-- Activity --
Exactly reproduce each record listed below.

**** Supplied entries

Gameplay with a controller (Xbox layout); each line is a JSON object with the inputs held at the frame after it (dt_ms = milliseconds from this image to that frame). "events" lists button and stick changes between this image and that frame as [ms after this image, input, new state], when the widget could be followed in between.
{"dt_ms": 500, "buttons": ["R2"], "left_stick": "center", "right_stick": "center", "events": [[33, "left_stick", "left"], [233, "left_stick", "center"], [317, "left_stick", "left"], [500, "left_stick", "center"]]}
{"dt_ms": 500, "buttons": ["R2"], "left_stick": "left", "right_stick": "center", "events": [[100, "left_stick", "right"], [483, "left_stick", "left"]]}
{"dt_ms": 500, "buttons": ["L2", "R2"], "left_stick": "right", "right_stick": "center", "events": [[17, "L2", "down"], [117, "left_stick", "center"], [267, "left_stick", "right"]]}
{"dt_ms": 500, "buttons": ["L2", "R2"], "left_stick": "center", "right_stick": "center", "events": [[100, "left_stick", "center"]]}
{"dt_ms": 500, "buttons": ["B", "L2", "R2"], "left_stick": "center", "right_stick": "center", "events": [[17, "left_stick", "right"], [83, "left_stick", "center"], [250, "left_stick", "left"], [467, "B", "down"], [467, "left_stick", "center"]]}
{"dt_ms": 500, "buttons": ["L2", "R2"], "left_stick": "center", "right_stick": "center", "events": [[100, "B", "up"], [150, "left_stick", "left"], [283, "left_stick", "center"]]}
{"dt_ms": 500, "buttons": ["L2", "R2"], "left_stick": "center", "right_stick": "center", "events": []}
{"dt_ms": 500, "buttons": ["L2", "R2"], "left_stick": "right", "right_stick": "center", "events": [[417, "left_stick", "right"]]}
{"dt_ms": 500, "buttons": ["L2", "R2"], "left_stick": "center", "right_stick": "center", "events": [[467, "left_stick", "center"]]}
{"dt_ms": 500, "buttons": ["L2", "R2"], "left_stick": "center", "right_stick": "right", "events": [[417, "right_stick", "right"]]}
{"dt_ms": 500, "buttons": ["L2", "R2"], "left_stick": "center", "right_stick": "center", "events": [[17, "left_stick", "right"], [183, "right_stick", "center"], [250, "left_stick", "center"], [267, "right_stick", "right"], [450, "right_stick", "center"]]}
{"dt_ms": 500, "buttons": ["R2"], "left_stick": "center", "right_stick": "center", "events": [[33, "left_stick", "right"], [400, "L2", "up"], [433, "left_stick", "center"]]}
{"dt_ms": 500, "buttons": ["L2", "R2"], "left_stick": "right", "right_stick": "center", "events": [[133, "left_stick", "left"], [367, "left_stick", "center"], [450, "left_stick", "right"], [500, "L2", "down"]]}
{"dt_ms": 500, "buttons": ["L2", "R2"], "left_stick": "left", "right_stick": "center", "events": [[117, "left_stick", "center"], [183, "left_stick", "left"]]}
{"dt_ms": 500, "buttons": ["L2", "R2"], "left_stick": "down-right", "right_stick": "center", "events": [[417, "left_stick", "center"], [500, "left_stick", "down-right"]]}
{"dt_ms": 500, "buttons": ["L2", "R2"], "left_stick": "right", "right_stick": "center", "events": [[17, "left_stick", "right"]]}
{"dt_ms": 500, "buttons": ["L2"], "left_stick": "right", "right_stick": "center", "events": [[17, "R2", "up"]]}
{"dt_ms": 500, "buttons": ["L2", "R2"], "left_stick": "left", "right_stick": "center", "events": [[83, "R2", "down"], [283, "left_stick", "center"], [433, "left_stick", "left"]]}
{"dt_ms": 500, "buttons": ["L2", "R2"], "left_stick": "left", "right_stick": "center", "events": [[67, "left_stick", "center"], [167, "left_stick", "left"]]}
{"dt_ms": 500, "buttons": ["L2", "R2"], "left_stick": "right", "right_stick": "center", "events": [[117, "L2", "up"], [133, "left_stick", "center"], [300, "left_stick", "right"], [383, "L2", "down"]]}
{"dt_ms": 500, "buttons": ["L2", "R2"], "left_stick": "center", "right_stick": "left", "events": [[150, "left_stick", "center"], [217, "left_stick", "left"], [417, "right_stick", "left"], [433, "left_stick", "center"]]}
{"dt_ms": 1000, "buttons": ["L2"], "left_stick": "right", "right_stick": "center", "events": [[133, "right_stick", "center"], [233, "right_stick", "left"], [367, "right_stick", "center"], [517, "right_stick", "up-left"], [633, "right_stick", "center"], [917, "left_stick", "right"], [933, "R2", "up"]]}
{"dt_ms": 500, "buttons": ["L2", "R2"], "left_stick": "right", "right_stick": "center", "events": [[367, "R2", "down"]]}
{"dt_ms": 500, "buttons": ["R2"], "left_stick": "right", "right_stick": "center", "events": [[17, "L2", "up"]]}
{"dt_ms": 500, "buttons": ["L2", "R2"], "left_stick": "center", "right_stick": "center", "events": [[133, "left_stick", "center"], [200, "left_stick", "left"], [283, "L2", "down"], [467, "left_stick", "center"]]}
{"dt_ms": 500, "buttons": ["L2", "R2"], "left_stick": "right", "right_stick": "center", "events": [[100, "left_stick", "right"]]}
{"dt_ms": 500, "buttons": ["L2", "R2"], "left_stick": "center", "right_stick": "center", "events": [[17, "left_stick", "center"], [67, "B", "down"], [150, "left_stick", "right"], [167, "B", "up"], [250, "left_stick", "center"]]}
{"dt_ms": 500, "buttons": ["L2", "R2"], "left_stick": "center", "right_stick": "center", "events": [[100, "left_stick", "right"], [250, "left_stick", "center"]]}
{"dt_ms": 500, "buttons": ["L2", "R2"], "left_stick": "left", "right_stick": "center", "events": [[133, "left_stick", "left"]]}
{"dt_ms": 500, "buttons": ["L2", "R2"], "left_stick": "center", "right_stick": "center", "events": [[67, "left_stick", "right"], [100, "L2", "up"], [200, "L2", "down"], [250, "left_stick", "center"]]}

********

-- Exercise output --
Gameplay with a controller (Xbox layout); each line is a JSON object with the inputs held at the frame after it (dt_ms = milliseconds from this image to that frame). "events" lists button and stick changes between this image and that frame as [ms after this image, input, new state], when the widget could be followed in between.
{"dt_ms": 500, "buttons": ["R2"], "left_stick": "center", "right_stick": "center", "events": [[33, "left_stick", "left"], [233, "left_stick", "center"], [317, "left_stick", "left"], [500, "left_stick", "center"]]}
{"dt_ms": 500, "buttons": ["R2"], "left_stick": "left", "right_stick": "center", "events": [[100, "left_stick", "right"], [483, "left_stick", "left"]]}
{"dt_ms": 500, "buttons": ["L2", "R2"], "left_stick": "right", "right_stick": "center", "events": [[17, "L2", "down"], [117, "left_stick", "center"], [267, "left_stick", "right"]]}
{"dt_ms": 500, "buttons": ["L2", "R2"], "left_stick": "center", "right_stick": "center", "events": [[100, "left_stick", "center"]]}
{"dt_ms": 500, "buttons": ["B", "L2", "R2"], "left_stick": "center", "right_stick": "center", "events": [[17, "left_stick", "right"], [83, "left_stick", "center"], [250, "left_stick", "left"], [467, "B", "down"], [467, "left_stick", "center"]]}
{"dt_ms": 500, "buttons": ["L2", "R2"], "left_stick": "center", "right_stick": "center", "events": [[100, "B", "up"], [150, "left_stick", "left"], [283, "left_stick", "center"]]}
{"dt_ms": 500, "buttons": ["L2", "R2"], "left_stick": "center", "right_stick": "center", "events": []}
{"dt_ms": 500, "buttons": ["L2", "R2"], "left_stick": "right", "right_stick": "center", "events": [[417, "left_stick", "right"]]}
{"dt_ms": 500, "buttons": ["L2", "R2"], "left_stick": "center", "right_stick": "center", "events": [[467, "left_stick", "center"]]}
{"dt_ms": 500, "buttons": ["L2", "R2"], "left_stick": "center", "right_stick": "right", "events": [[417, "right_stick", "right"]]}
{"dt_ms": 500, "buttons": ["L2", "R2"], "left_stick": "center", "right_stick": "center", "events": [[17, "left_stick", "right"], [183, "right_stick", "center"], [250, "left_stick", "center"], [267, "right_stick", "right"], [450, "right_stick", "center"]]}
{"dt_ms": 500, "buttons": ["R2"], "left_stick": "center", "right_stick": "center", "events": [[33, "left_stick", "right"], [400, "L2", "up"], [433, "left_stick", "center"]]}
{"dt_ms": 500, "buttons": ["L2", "R2"], "left_stick": "right", "right_stick": "center", "events": [[133, "left_stick", "left"], [367, "left_stick", "center"], [450, "left_stick", "right"], [500, "L2", "down"]]}
{"dt_ms": 500, "buttons": ["L2", "R2"], "left_stick": "left", "right_stick": "center", "events": [[117, "left_stick", "center"], [183, "left_stick", "left"]]}
{"dt_ms": 500, "buttons": ["L2", "R2"], "left_stick": "down-right", "right_stick": "center", "events": [[417, "left_stick", "center"], [500, "left_stick", "down-right"]]}
{"dt_ms": 500, "buttons": ["L2", "R2"], "left_stick": "right", "right_stick": "center", "events": [[17, "left_stick", "right"]]}
{"dt_ms": 500, "buttons": ["L2"], "left_stick": "right", "right_stick": "center", "events": [[17, "R2", "up"]]}
{"dt_ms": 500, "buttons": ["L2", "R2"], "left_stick": "left", "right_stick": "center", "events": [[83, "R2", "down"], [283, "left_stick", "center"], [433, "left_stick", "left"]]}
{"dt_ms": 500, "buttons": ["L2", "R2"], "left_stick": "left", "right_stick": "center", "events": [[67, "left_stick", "center"], [167, "left_stick", "left"]]}
{"dt_ms": 500, "buttons": ["L2", "R2"], "left_stick": "right", "right_stick": "center", "events": [[117, "L2", "up"], [133, "left_stick", "center"], [300, "left_stick", "right"], [383, "L2", "down"]]}
{"dt_ms": 500, "buttons": ["L2", "R2"], "left_stick": "center", "right_stick": "left", "events": [[150, "left_stick", "center"], [217, "left_stick", "left"], [417, "right_stick", "left"], [433, "left_stick", "center"]]}
{"dt_ms": 1000, "buttons": ["L2"], "left_stick": "right", "right_stick": "center", "events": [[133, "right_stick", "center"], [233, "right_stick", "left"], [367, "right_stick", "center"], [517, "right_stick", "up-left"], [633, "right_stick", "center"], [917, "left_stick", "right"], [933, "R2", "up"]]}
{"dt_ms": 500, "buttons": ["L2", "R2"], "left_stick": "right", "right_stick": "center", "events": [[367, "R2", "down"]]}
{"dt_ms": 500, "buttons": ["R2"], "left_stick": "right", "right_stick": "center", "events": [[17, "L2", "up"]]}
{"dt_ms": 500, "buttons": ["L2", "R2"], "left_stick": "center", "right_stick": "center", "events": [[133, "left_stick", "center"], [200, "left_stick", "left"], [283, "L2", "down"], [467, "left_stick", "center"]]}
{"dt_ms": 500, "buttons": ["L2", "R2"], "left_stick": "right", "right_stick": "center", "events": [[100, "left_stick", "right"]]}
{"dt_ms": 500, "buttons": ["L2", "R2"], "left_stick": "center", "right_stick": "center", "events": [[17, "left_stick", "center"], [67, "B", "down"], [150, "left_stick", "right"], [167, "B", "up"], [250, "left_stick", "center"]]}
{"dt_ms": 500, "buttons": ["L2", "R2"], "left_stick": "center", "right_stick": "center", "events": [[100, "left_stick", "right"], [250, "left_stick", "center"]]}
{"dt_ms": 500, "buttons": ["L2", "R2"], "left_stick": "left", "right_stick": "center", "events": [[133, "left_stick", "left"]]}
{"dt_ms": 500, "buttons": ["L2", "R2"], "left_stick": "center", "right_stick": "center", "events": [[67, "left_stick", "right"], [100, "L2", "up"], [200, "L2", "down"], [250, "left_stick", "center"]]}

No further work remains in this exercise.